'Smokey Joe's Cafe' rocks 'em
March 2, 2009
BY Peter Landsdowne, TELEGRAM & GAZETTE STAFF
“Smokey Joe’s Café,” a musical revue based on the songs of early rock songwriters Jerry Leiber and Mike Stoller, spent five years on Broadway and racked up more than 2,000 performances before it closed in the year 2000, making it the longest running show of its kind in the history of the Great White Way. On Saturday at the Hanover Theatre for the Performing Arts, a traveling version of “Smokey Joe’s Café” hit the stage and drew a crowd of more than 800 Leiber and Stoller fans.
If you’re scratching your head and asking yourself “Who are Leiber and Stoller?” then apparently you weren’t on the planet between 1953 and 1963, when the songwriting team churned out hit after hit for the likes of Elvis Presley, The Coasters, and many other early rockers before the British rock invasion changed everything.

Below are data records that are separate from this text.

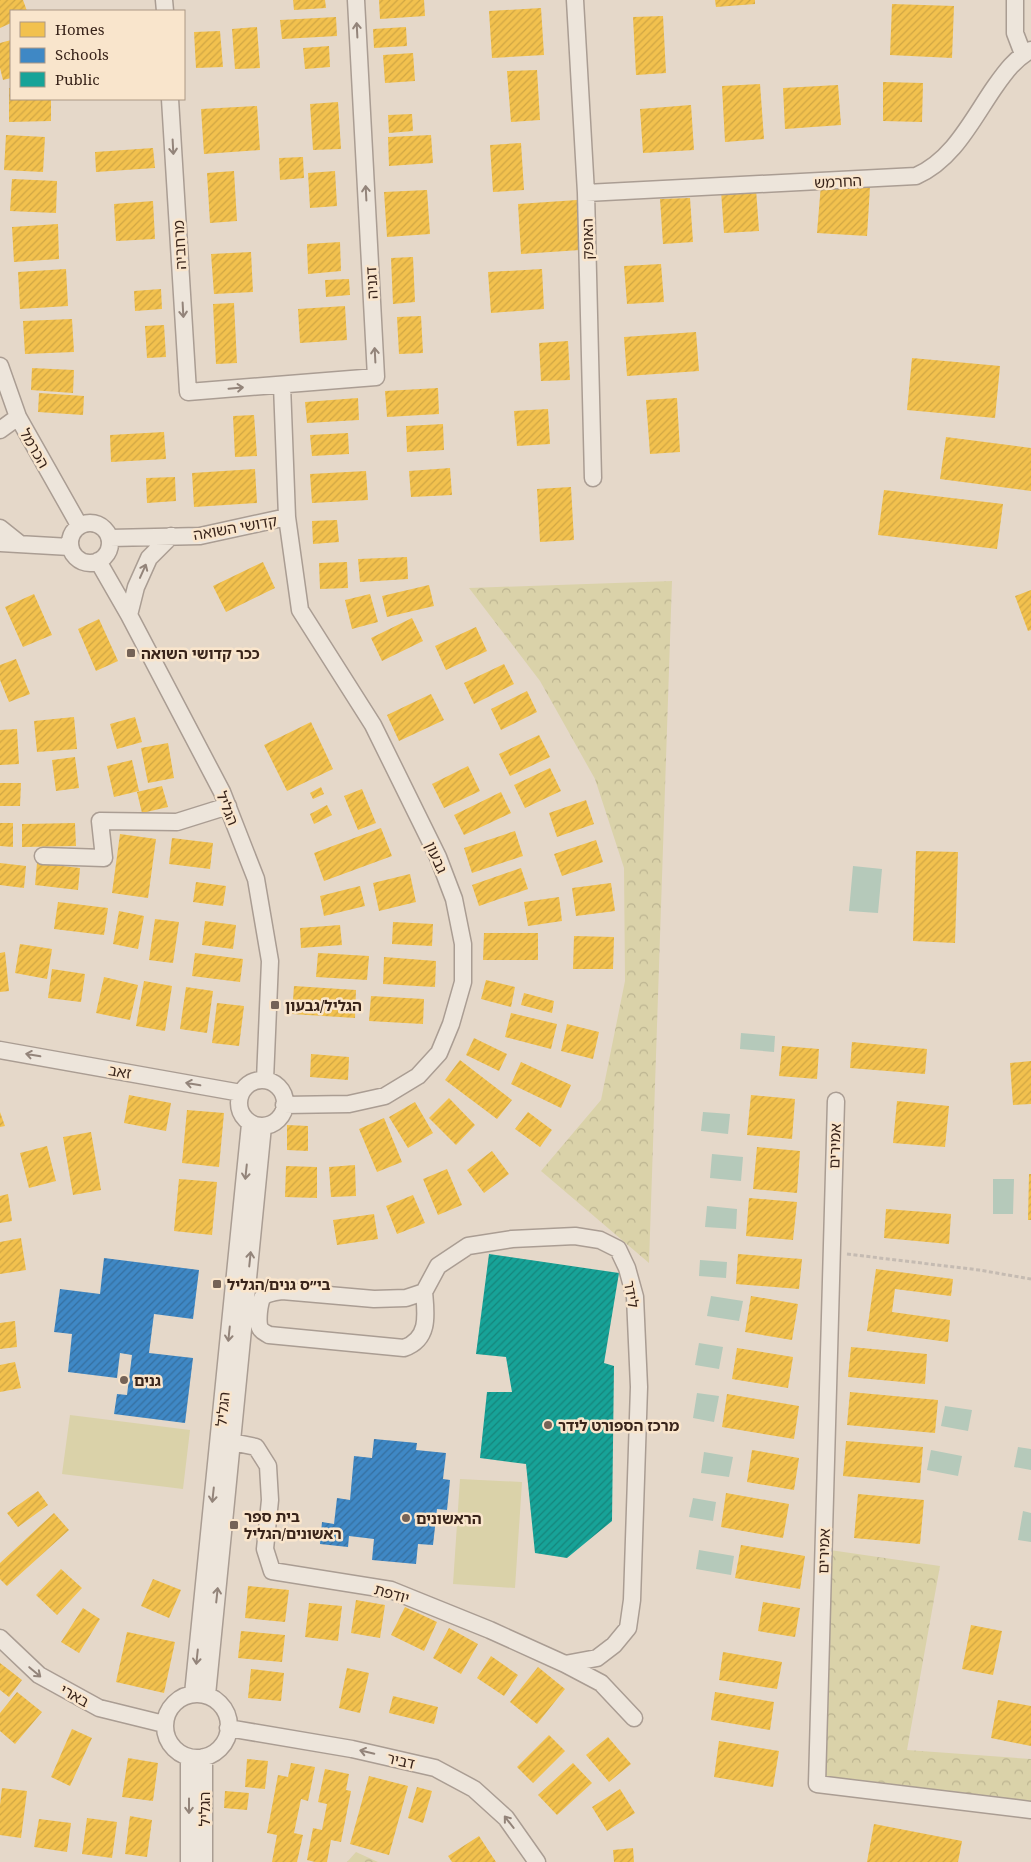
<svg xmlns="http://www.w3.org/2000/svg" width="1031" height="1862" font-family="'Noto Serif','Noto Sans Hebrew',serif">
<style>
.park{fill:url(#park-crowns)}
.garden{fill:#dad2a9}
.water{fill:#b5c9ba}
.homes{fill:url(#homes-hatch)}
.schools{fill:url(#schools-hatch)}
.public{fill:url(#public-hatch)}
.lines{fill:none;stroke-linecap:round;stroke-linejoin:round}
.minor-casing{stroke:#aa9d93;stroke-width:19}
.path{stroke:#c5bbb2;stroke-width:3;stroke-dasharray:4 2.5;stroke-linecap:butt}
.minor{stroke:#ede5db;stroke-width:16}
.oneway{stroke:#93847a}
.poi-dot{fill:#756357;stroke:#f9e5cc;stroke-width:2}
.labels{text-anchor:middle;dominant-baseline:central;stroke-width:5;stroke-linejoin:round;paint-order:stroke}
.street-label{font-size:15px;fill:#39241a;stroke:#f9e5cc}
.poi-label{font-size:15px;font-weight:bold;fill:#39241a;stroke:#f9e5cc;text-anchor:start}
</style>
<defs>
<pattern id="park-crowns" width="20" height="18" patternUnits="userSpaceOnUse" patternTransform="scale(1.25)"><rect width="20" height="18" fill="#dad2a9"/><path d="M2 6a3 3 0 1 1 6 0M12 15a3 3 0 1 1 6 0" fill="none" stroke="#bcb491"/></pattern>
<pattern id="homes-hatch" width="6" height="6" patternUnits="userSpaceOnUse" patternTransform="scale(1.25)"><rect width="6" height="6" fill="#f2c14e"/><path d="M-1 1l2-2M0 6l6-6M5 7l2-2" fill="none" stroke="#d0a644"/></pattern>
<pattern id="schools-hatch" width="6" height="6" patternUnits="userSpaceOnUse" patternTransform="scale(1.25)"><rect width="6" height="6" fill="#3f88c5"/><path d="M-1 1l2-2M0 6l6-6M5 7l2-2" fill="none" stroke="#366f9f"/></pattern>
<pattern id="public-hatch" width="6" height="6" patternUnits="userSpaceOnUse" patternTransform="scale(1.25)"><rect width="6" height="6" fill="#17a398"/><path d="M-1 1l2-2M0 6l6-6M5 7l2-2" fill="none" stroke="#16857b"/></pattern>
</defs>
<rect width="100%" height="100%" fill="#e5d8c9"/>
<path class="park" d="M672,581l-23,682 -108,-92 60,-71 24,-119 -1,-113 -29,-89 -55,-98 -71,-93z
M823,1549l117,17 -33,184 124,9v51l-214,-26z
M356,1852l22,10h-31z"/>
<path class="garden" d="M70,1415l120,15 -7,59 -121,-15z
M460,1479l62,3 -7,106 -62,-4z"/>
<path class="water" d="M853,866l29,3 -4,44 -29,-2z
M741,1033l34,3 -1,16 -34,-3z
M703,1112l27,2 -2,20 -27,-3z
M712,1154l31,3 -2,24 -31,-3z
M993,1179h21l-1,35h-20z
M707,1206l30,3 -1,20 -31,-2z
M700,1260l27,2 -1,16 -27,-2z
M711,1296l32,5 -4,20 -32,-5z
M699,1343l24,4 -4,22 -24,-4z
M697,1393l22,3 -5,26 -21,-4z
M945,1406l27,4 -4,21 -27,-5z
M1018,1447l13,2v21l-17,-3z
M931,1450l31,6 -4,20 -31,-6z
M704,1452l29,5 -4,20 -28,-4z
M693,1498l23,4 -3,19 -24,-4z
M1023,1511l8,2v29l-13,-2z
M699,1550l35,6 -3,19 -35,-6z"/>
<path class="homes" d="M0,0h23l4,11h-16v12l-11,5z
M293,0h32l1,8 -32,2z
M379,0h45l1,16 -45,3z
M715,0h40v4l-39,3z
M892,4l62,2 -2,52 -62,-3z
M541,8l3,47 -52,3 -3,-47z
M663,16l3,57 -30,2 -3,-58z
M336,17l1,19 -55,3 -2,-19z
M257,27l3,41 -25,1 -3,-40z
M406,27l1,19 -33,2 -1,-19z
M220,31l3,36 -27,1 -2,-36z
M11,40v38l-8,2 -3,-12v-25z
M329,46l1,21 -25,2 -2,-21z
M413,53l2,28 -30,2 -2,-28z
M537,70l3,50 -29,2 -4,-51z
M883,82l40,1 -1,39 -39,-1z
M760,84l4,55 -39,3 -3,-56z
M838,85l3,40 -56,4 -2,-41z
M9,88h2v11h40v22l-42,1z
M338,102l3,47 -28,1 -3,-46z
M691,105l3,45 -51,3 -3,-44z
M257,106l3,44 -56,4 -3,-45z
M412,114l1,17 -24,2 -1,-18z
M6,135l39,2 -2,35 -39,-2z
M431,135l2,28 -44,3 -1,-29z
M521,143l3,47 -31,2 -3,-47z
M153,148l2,20 -59,4 -1,-20z
M303,157l1,21 -24,2 -1,-22z
M234,171l3,50 -27,2 -3,-50z
M335,171l2,35 -27,2 -2,-35z
M12,179l45,2 -1,32 -46,-2z
M821,184l49,3 -3,49 -50,-3z
M756,189l3,42 -35,2 -3,-42z
M427,190l3,44 -43,3 -3,-45z
M690,198l3,44 -30,2 -3,-45z
M577,200l3,50 -59,4 -3,-50z
M153,201l2,38 -39,2 -2,-37z
M58,224l1,35 -45,3 -2,-35z
M340,242l1,29 -33,3 -1,-30z
M251,252l2,40 -39,2 -3,-40z
M413,257l2,45 -22,2 -2,-46z
M661,264l3,38 -37,2 -3,-38z
M66,269l2,37 -48,3 -2,-37z
M542,269l2,40 -53,4 -3,-41z
M349,279l1,16 -24,2 -1,-17z
M161,289l1,20 -27,2 -1,-20z
M234,303l3,60 -21,1 -3,-60z
M345,306l2,34 -47,3 -2,-34z
M421,316l2,37 -24,1 -2,-37z
M72,319l2,33 -49,2 -2,-33z
M164,325l2,32 -19,1 -2,-32z
M696,332l3,39 -72,5 -3,-39z
M568,341l2,39 -29,1 -2,-38z
M912,358l88,8 -5,52 -88,-8z
M32,368l42,2 -1,23 -42,-3z
M438,388l1,26 -52,3 -2,-26z
M39,393l45,3 -1,19 -45,-3z
M358,398l1,22 -52,3 -2,-21z
M677,398l3,54 -30,2 -4,-54z
M548,409l2,35 -33,2 -3,-35z
M254,415l3,41 -22,1 -2,-41z
M443,424l1,26 -37,2 -1,-26z
M164,432l2,27 -55,3 -1,-27z
M348,433l1,21 -37,2 -2,-21z
M946,437l85,11v43l-91,-12z
M450,468l2,27 -41,2 -2,-26z
M255,469l2,34 -63,4 -2,-34z
M366,471l2,29 -56,3 -2,-29z
M175,477l1,24 -29,2 -1,-25z
M571,487l3,53 -34,2 -3,-53z
M884,490l119,14 -6,45 -119,-14z
M337,520l2,22 -26,2 -1,-23z
M407,557l1,22 -48,3 -2,-23z
M263,562l12,26 -49,24 -13,-26z
M347,562l1,26 -28,1 -1,-26z
M429,585l5,21 -47,11 -5,-21z
M1031,590v40l-3,1 -13,-35z
M34,594l18,41 -29,12 -18,-40z
M370,594l8,28 -26,7 -7,-29z
M412,618l11,23 -41,20 -11,-23z
M99,619l19,42 -22,10 -18,-42z
M476,627l11,24 -41,19 -11,-24z
M16,659l14,35 -21,8 -9,-22v-15z
M504,664l10,20 -40,20 -10,-21z
M527,691l10,21 -36,18 -10,-21z
M431,694l13,26 -45,21 -12,-26z
M74,717l3,32 -40,3 -3,-31z
M135,717l7,25 -25,7 -7,-25z
M311,722l22,47 -46,22 -23,-46z
M17,729l2,35 -19,1v-35z
M539,735l11,22 -40,19 -11,-22z
M168,743l6,35 -26,5 -7,-35z
M75,757l4,31 -23,3 -4,-31z
M132,760l7,31 -25,6 -7,-31z
M468,766l12,25 -36,17 -12,-24z
M550,768l11,23 -36,17 -11,-23z
M0,783h21l-1,23h-20z
M162,786l6,21 -26,6 -5,-21z
M321,787l3,7 -11,5 -3,-6z
M362,789l14,34 -18,7 -14,-34z
M501,792l10,21 -47,22 -10,-20z
M586,800l8,24 -37,13 -8,-24z
M327,805l5,10 -18,9 -4,-10z
M0,823h13v24l-13,-1z
M75,823l1,23 -54,1v-23z
M381,828l11,28 -68,25 -10,-28z
M515,831l8,25 -51,17 -8,-25z
M120,834l36,5 -8,59 -36,-5z
M172,838l41,5 -3,26 -41,-5z
M596,840l7,22 -41,14 -8,-22z
M916,851l42,1 -3,91 -42,-2z
M0,863l26,3 -2,22 -24,-3z
M37,863l43,5 -2,22 -43,-5z
M521,868l7,21 -49,17 -7,-21z
M410,874l6,28 -37,9 -6,-28z
M196,882l30,4 -3,20 -30,-4z
M611,883l4,28 -39,5 -4,-28z
M360,886l5,20 -41,10 -4,-20z
M559,897l3,24 -34,5 -4,-24z
M58,902l50,6 -4,27 -50,-6z
M119,911l25,5 -6,33 -25,-5z
M155,919l24,3 -6,41 -24,-3z
M205,921l31,4 -3,24 -31,-4z
M393,922l40,2 -1,22 -40,-2z
M340,925l2,20 -41,3 -1,-20z
M484,933h54v27h-55z
M574,936l40,1 -1,32h-40z
M20,944l32,5 -5,30 -32,-6z
M5,952l4,39 -9,1v-39z
M195,953l48,6 -3,23 -48,-6z
M318,953l51,3 -2,24 -51,-3z
M384,957l52,4 -1,26 -52,-3z
M52,969l33,5 -4,28 -33,-4z
M104,977l34,8 -8,35 -34,-7z
M486,980l29,7 -4,20 -30,-8z
M144,981l28,5 -7,45 -29,-5z
M294,986l62,4 -1,28 -63,-4z
M186,987l27,4 -6,42 -27,-4z
M524,993l30,8 -2,12 -31,-8z
M371,996l53,3 -1,25 -54,-3z
M217,1003l27,3 -5,40 -27,-3z
M511,1013l46,11 -6,25 -46,-12z
M567,1024l32,8 -6,27 -32,-8z
M474,1038l33,16 -8,17 -33,-16z
M852,1042l75,7 -2,25 -75,-6z
M782,1046l37,3 -2,30 -38,-3z
M311,1054l38,3 -1,23 -38,-3z
M460,1060l52,40 -15,19 -52,-39z
M1031,1061v43l-18,1 -3,-42z
M521,1062l50,23 -10,23 -50,-24z
M129,1095l42,8 -5,28 -42,-8z
M751,1095l44,4 -3,40 -45,-4z
M449,1098l26,27 -19,20 -27,-27z
M897,1101l52,5 -4,41 -52,-4z
M415,1102l18,31 -25,15 -19,-31z
M187,1110l37,3 -5,54 -37,-4z
M0,1112l5,14 -5,1z
M528,1112l24,18 -12,17 -25,-18z
M384,1118l18,44 -25,10 -18,-43z
M287,1125l21,1v25l-21,-1z
M91,1132l10,58 -28,5 -10,-58z
M47,1146l9,35 -27,7 -9,-35z
M757,1147l43,4 -3,42 -44,-4z
M492,1151l17,23 -25,19 -17,-23z
M355,1165l1,31 -25,1 -2,-30z
M286,1166l31,1v31l-32,-1z
M447,1169l15,36 -24,10 -15,-36z
M1029,1174h2v46h-3z
M179,1179l38,3 -5,53 -38,-4z
M8,1194l4,27 -12,2v-27z
M413,1195l12,28 -28,11 -11,-28z
M749,1198l48,4 -4,38 -47,-4z
M886,1209l65,5 -2,30 -65,-6z
M374,1214l4,25 -41,6 -4,-25z
M21,1238l5,32 -26,4v-32z
M738,1254l64,5 -3,30 -63,-5z
M876,1269l77,10 -2,17 -56,-7 -3,23 58,8 -2,22 -81,-11z
M751,1296l47,8 -6,36 -47,-8z
M15,1321l2,26 -17,2v-26z
M851,1347l76,7 -2,30 -77,-7z
M737,1348l56,9 -5,31 -56,-9z
M15,1362l6,26 -21,4v-27z
M850,1392l88,8 -3,33 -88,-8z
M727,1394l72,12 -5,33 -72,-12z
M846,1441l77,6 -3,36 -77,-7z
M752,1450l47,8 -5,32 -47,-8z
M38,1491l10,14 -30,22 -11,-14z
M726,1493l63,11 -6,34 -62,-11z
M858,1494l66,6 -4,44 -66,-6z
M54,1513l15,17 -62,56 -7,-7v-16z
M741,1545l64,11 -5,33 -65,-11z
M61,1569l21,19 -25,27 -21,-20z
M153,1579l28,11 -12,28 -28,-12z
M248,1586l41,4 -4,32 -40,-4z
M356,1600l29,5 -5,33 -29,-5z
M763,1602l37,6 -5,29 -37,-6z
M309,1603l33,3 -4,35 -33,-4z
M405,1607l32,15 -13,29 -33,-16z
M83,1608l17,11 -21,34 -18,-11z
M971,1625l31,6 -9,44 -31,-6z
M449,1628l29,16 -17,30 -28,-16z
M241,1631l44,4 -3,27 -44,-4z
M127,1632l48,10 -11,51 -48,-11z
M723,1652l59,10 -5,27 -58,-9z
M491,1656l27,19 -14,21 -27,-18z
M0,1663l22,17 -13,17 -9,-7z
M538,1667l27,22 -28,35 -27,-22z
M347,1668l22,5 -9,40 -21,-5z
M251,1669l33,4 -3,28 -33,-3z
M17,1692l25,20 -27,32 -15,-13v-18z
M715,1692l59,10 -4,28 -59,-10z
M393,1696l45,11 -4,17 -45,-11z
M998,1700l33,6v40l-40,-8z
M72,1729l20,9 -22,48 -19,-9z
M549,1735l16,16 -32,32 -16,-16z
M608,1737l23,27 -22,18 -23,-27z
M719,1741l60,10 -6,36 -59,-10z
M128,1758l30,5 -5,38 -31,-4z
M247,1759l21,2 -3,28 -20,-2z
M291,1763l24,4 -7,34 -7,-2 -7,34 9,2 -6,27h-25l5,-27 -10,-2 11,-58 10,2z
M573,1763l19,20 -35,32 -19,-20z
M325,1769l24,5 -3,16 5,1 -10,51 -10,-2 -4,22h-12l-8,-2 6,-32 9,2 5,-26 -9,-2z
M369,1776l39,10 -19,69 -39,-11z
M417,1787l15,4 -9,32 -15,-5z
M2,1788l25,3 -6,47 -21,-3v-30z
M620,1789l15,24 -28,18 -15,-24z
M225,1791l24,2 -2,17 -23,-2z
M130,1816l22,4 -5,37 -22,-3z
M87,1818l30,4 -5,36 -30,-4z
M39,1819l32,4 -4,29 -33,-5z
M874,1824l88,17 -4,21h-91z
M479,1836l17,26h-44l-4,-6z
M633,1848l1,14h-20l-1,-12z"/>
<path class="schools" d="M104,1258l95,12 -6,49 -39,-5 -5,39 44,5 -8,65 -71,-9 3,-20 10,1 5,-40 -12,-2 -3,25 -49,-6 4,-38 -18,-2 6,-43 40,5z
M374,1439l43,4 -1,7 30,3 -3,26 7,1 -3,30 -10,-1 -4,36 -15,-1 -2,20 -44,-4 2,-21 -25,-3 -1,11 -28,-3 2,-22 12,2 3,-26 13,2 4,-44 18,2z"/>
<path class="public" d="M489,1254l130,19 -15,90 10,3 -2,155 -45,37 -32,-5 -9,-89 -46,-6 7,-66h25l-6,-35 -30,-3z"/>
<g class="lines">
<defs>
<path id="minor" d="M164,0l1,11
M575,0l11,193 7,285
M1015,0v33l8,21
M170,99l18,293 188,-15 -20,-377
M586,193l330,-17c37,-16 56,-56 78,-88 10,-14 21,-30 37,-38
M0,366l18,51 61,108
M0,430l18,-13
M70 543a20 20 0 1 1 40 0a20 20 0 1 1-40 0Z
M0,528l20,16
M110,538l90,-2 87,-19 -5,-132
M0,543l70,4
M98,561l31,54 93,177 34,87 14,82 -5,119
M129,615l7,-28 13,-29 22,-22
M43,856l61,2 -4,-37 77,1 51,-16
M0,1050l241,43
M239 1103a23 23 0 1 1 46 0a23 23 0 1 1-46 0Z
M836,1101l-19,683 214,26
M284,1105l65,-1 36,-8 33,-20 21,-23 12,-29 12,-42v-38l-9,-45 -16,-42 -65,-132 -73,-115 -13,-93
M424,1292c2,22 6,47 -20,56l-135,-13c-3,-2 -7,-3 -9,-7 -3,-4 -1,-27 3,-31 4,-4 13,-5 19,-6l92,8 32,-1 18,-6 14,-26 30,-20 44,-7 63,-3 25,4 18,9 9,19 8,29 4,90 -7,213 -4,28 -14,17 -17,13 -32,6
M232,1442l24,5 12,19 2,34 -5,49 7,22 119,19 99,40 75,34 36,19 33,35
M0,1638l39,37 60,33 65,16
M193,1694l57,-570
M165 1726a32 32 0 1 1 64 0a32 32 0 1 1-64 0Z
M207,1695l56,-569
M228,1728l124,21 83,19 39,21 32,29 31,44
M189,1862v-105
M204,1862v-105"/>
</defs>
<use href="#minor" class="minor-casing"/>
<path class="path" d="M847,1254l132,16 52,9"/>
<use href="#minor" class="minor"/>
</g>
<defs><path id="oneway-shaft" d="M-6 0H5M1.5-3L5.5 0L1.5 3" fill="none" stroke-width="1.6" stroke-linecap="round" stroke-linejoin="round" transform="scale(1.25)"/></defs>
<g class="oneway">
<use href="#oneway-shaft" transform="translate(357 30) rotate(-93)"/>
<use href="#oneway-shaft" transform="translate(173 147) rotate(87)"/>
<use href="#oneway-shaft" transform="translate(366 193) rotate(-93)"/>
<use href="#oneway-shaft" transform="translate(183 310) rotate(87)"/>
<use href="#oneway-shaft" transform="translate(375 355) rotate(-93)"/>
<use href="#oneway-shaft" transform="translate(236 388) rotate(-5)"/>
<use href="#oneway-shaft" transform="translate(143 571) rotate(-66)"/>
<use href="#oneway-shaft" transform="translate(33 1055) rotate(-170)"/>
<use href="#oneway-shaft" transform="translate(193 1084) rotate(-170)"/>
<use href="#oneway-shaft" transform="translate(246 1172) rotate(96)"/>
<use href="#oneway-shaft" transform="translate(250 1259) rotate(-84)"/>
<use href="#oneway-shaft" transform="translate(229 1334) rotate(96)"/>
<use href="#oneway-shaft" transform="translate(213 1495) rotate(96)"/>
<use href="#oneway-shaft" transform="translate(217 1595) rotate(-84)"/>
<use href="#oneway-shaft" transform="translate(197 1657) rotate(96)"/>
<use href="#oneway-shaft" transform="translate(35 1672) rotate(40)"/>
<use href="#oneway-shaft" transform="translate(367 1752) rotate(-167)"/>
<use href="#oneway-shaft" transform="translate(189 1806) rotate(90)"/>
<use href="#oneway-shaft" transform="translate(509 1822) rotate(-128)"/>
</g>
<g class="poi-dot">
<rect x="126" y="648" width="10" height="10" rx="2.5"/>
<rect x="270" y="1000" width="10" height="10" rx="2.5"/>
<rect x="212" y="1279" width="10" height="10" rx="2.5"/>
<circle cx="124" cy="1380" r="5"/>
<circle cx="548" cy="1425" r="5"/>
<circle cx="406" cy="1518" r="5"/>
<rect x="229" y="1520" width="10" height="10" rx="2.5"/>
</g>
<g class="labels">
<g class="street-label">
<text transform="translate(838 181) rotate(-3)">החרמש</text>
<text transform="translate(587 239) rotate(-91)">האופק</text>
<text transform="translate(179 245) rotate(-93)">מרחביה</text>
<text transform="translate(371 283) rotate(-93)">דגניה</text>
<text transform="translate(35 448) rotate(60)">הכרמל</text>
<text transform="translate(235 527) rotate(-10)">קדושי השואה</text>
<text transform="translate(228 808) rotate(68)">הגליל</text>
<text transform="translate(437 857) rotate(66)">גבעון</text>
<text transform="translate(120 1071) rotate(10)">זאב</text>
<text transform="translate(834 1146) rotate(-88)">אמירים</text>
<text transform="translate(632 1294) rotate(80)">לידר</text>
<text transform="translate(222 1409) rotate(-84)">הגליל</text>
<text transform="translate(823 1551) rotate(-88)">אמירים</text>
<text transform="translate(392 1593) rotate(16)">יודפת</text>
<text transform="translate(75 1695) rotate(29)">בארי</text>
<text transform="translate(401 1760) rotate(13)">דביר</text>
<text transform="translate(204 1809) rotate(-90)">הגליל</text>
</g>
<g class="poi-label">
<text x="141" y="653">ככר קדושי השואה</text>
<text x="285" y="1005">הגליל/גבעון</text>
<text x="227" y="1284">בי״ס גנים/הגליל</text>
<text x="134" y="1380">גנים</text>
<text x="558" y="1425">מרכז הספורט לידר</text>
<text x="244" y="1516">בית ספר<tspan x="244" dy="17">ראשונים/הגליל</tspan></text>
<text x="416" y="1518">הראשונים</text>
</g>
</g>
<rect x="10" y="10" width="175" height="90" fill="#f9e5cc" stroke="#ac9885"/>
<rect x="20" y="22" width="25" height="15" fill="#f2c14e" stroke="#ac9885"/>
<text x="55" y="35" font-size="15" fill="#39241a">Homes</text>
<rect x="20" y="48" width="25" height="15" fill="#3f88c5" stroke="#ac9885"/>
<text x="55" y="60" font-size="15" fill="#39241a">Schools</text>
<rect x="20" y="72" width="25" height="15" fill="#17a398" stroke="#ac9885"/>
<text x="55" y="85" font-size="15" fill="#39241a">Public</text>
</svg>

The Hanover version of “Smokey Joe’s Café” featured some three dozen Leiber and Stoller hits in two acts, a talented cast of nine singers (five men and four women) to perform the songs in various configurations, and a live five-piece band (piano, bass, guitar, drums and tenor saxophone) that remained on stage for the entire performance.
The revue opened with the entire cast singing “Neighborhood,” a song that emphasized the importance of the early doo-wop groups and their influence on a new kind of music that emerged in the early 1950s. The kids called it rock ’n’ roll. The critics said it would never last. Leiber and Stoller made sure that it did.
The duo first began collaborating in 1950 and scored an early hit on the blues charts in 1952 with “K.C. Loving.” Seven years later, Wilbert Harrison took the tune, now titled “Kansas City,” to the No. 1 position on the national charts. A rousing version of this classic blues tune had the Hanover crowd clapping along, as did a bluesy version of Leiber and Stoller’s “Ruby Baby.”
The blues gave Leiber and Stoller their first real blockbuster hit, a little ditty called “Hound Dog.” Saturday night, a big-voiced female singer emerged from the cast and belted this one out in the style of Willie Mae “Big Mama” Thornton, a blues shouter who had a hit with the tune in 1953. Three years later, Leiber and Stoller revamped the tune and gave it to a young singer with an unusual name: Elvis Presley. The ramped-up Presley version of “Hound Dog” was missing from the “Smokey Joe’s Café” revue, but Elvis was well-represented by several other tunes that Leiber and Stoller penned for him, including a romping “Jailhouse Rock” and a couple of slower items (“Love Me” and “Loving You”), all of which were handled with aplomb by various male cast members.
Despite the success with Elvis, Leiber and Stoller’s real forté was penning tunes for vocal groups. The five men in the “Smokey Joe’s Café” revue successfully recreated many of these hits Saturday night by reincarnating themselves as The Coasters and singing “Youngblood” (with its familiar “you’re the one, you’re the one” refrain) and “Searchin’,” (“gonna find her, gonna find her”). Those two Leiber and Stoller songs were a crossover double-sided hit for the Coasters in 1957.
The male singers stayed in their Coasters configuration for a couple more Leiber and Stoller hits, “Yakety Yak” and “Charlie Brown.” The Hanover crowd gleefully chanted the “Yakety yak! Don’t talk back!” hook to the former and chimed in on the “Why’s everybody always pickin’ on me?” line from “Charlie Brown,” a song about a slacker who smokes in the gym and calls his English teacher “daddy-o.”
The entire cast reconfigured for “On Broadway,” which Leiber and Stoller penned along with Barry Mann and Cynthia Weil, another important songwriting team. The Hanover crowd was singing along on this one from the opening line (“They say the neon lights are bright on Broadway”) while simultaneously clapping to the beat on this timeless classic.
The women cast members dominated “Love Potion Number 9,” a hit for The Clovers that had audience members singing along, and sang backup as the men re-emerged for a fervent version of “There Goes My Baby,” a hit for The Drifters in 1959. Cast and crowd alike sang along to the concert-ender, an emotional rendition of Ben E. King’s hit “Stand By Me,” a Leiber and Stoller that has become an American anthem of sorts. A reprise of the opening “Neighborhood” theme acknowledged a standing ovation from an appreciative crowd as the entire cast clasped hands and bowed as one entity.